# [ASSIGNMENT]
Please output all of the entries exactly and omit any images they hold.

::::::::::

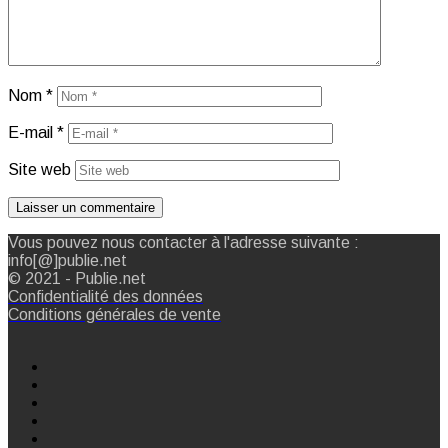
Nom
*
E-mail
*
Site web
Vous pouvez nous contacter à l'adresse suivante :
info[@]publie.net
© 2021 - Publie.net
Confidentialité des données
Conditions générales de vente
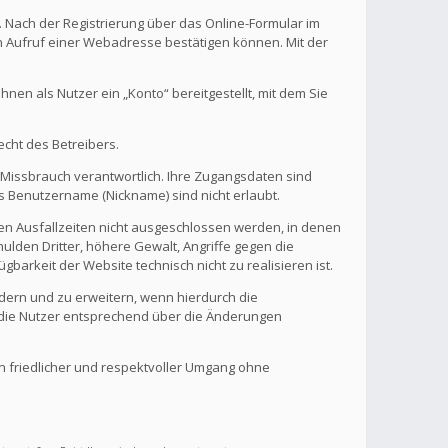
. Nach der Registrierung über das Online-Formular im
en Aufruf einer Webadresse bestätigen können. Mit der
en als Nutzer ein „Konto“ bereitgestellt, mit dem Sie
echt des Betreibers.
 Missbrauch verantwortlich. Ihre Zugangsdaten sind
s Benutzername (Nickname) sind nicht erlaubt.
nen Ausfallzeiten nicht ausgeschlossen werden, in denen
ulden Dritter, höhere Gewalt, Angriffe gegen die
gbarkeit der Website technisch nicht zu realisieren ist.
ndern und zu erweitern, wenn hierdurch die
d die Nutzer entsprechend über die Änderungen
in friedlicher und respektvoller Umgang ohne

::::::::::

# [ANSWER SECTION]
Nom
*
E-mail
*
Site web
Vous pouvez nous contacter à l'adresse suivante :
info[@]publie.net
© 2021 - Publie.net
Confidentialité des données
Conditions générales de vente
. Nach der Registrierung über das Online-Formular im
en Aufruf einer Webadresse bestätigen können. Mit der
en als Nutzer ein „Konto“ bereitgestellt, mit dem Sie
echt des Betreibers.
 Missbrauch verantwortlich. Ihre Zugangsdaten sind
s Benutzername (Nickname) sind nicht erlaubt.
nen Ausfallzeiten nicht ausgeschlossen werden, in denen
ulden Dritter, höhere Gewalt, Angriffe gegen die
gbarkeit der Website technisch nicht zu realisieren ist.
ndern und zu erweitern, wenn hierdurch die
d die Nutzer entsprechend über die Änderungen
in friedlicher und respektvoller Umgang ohne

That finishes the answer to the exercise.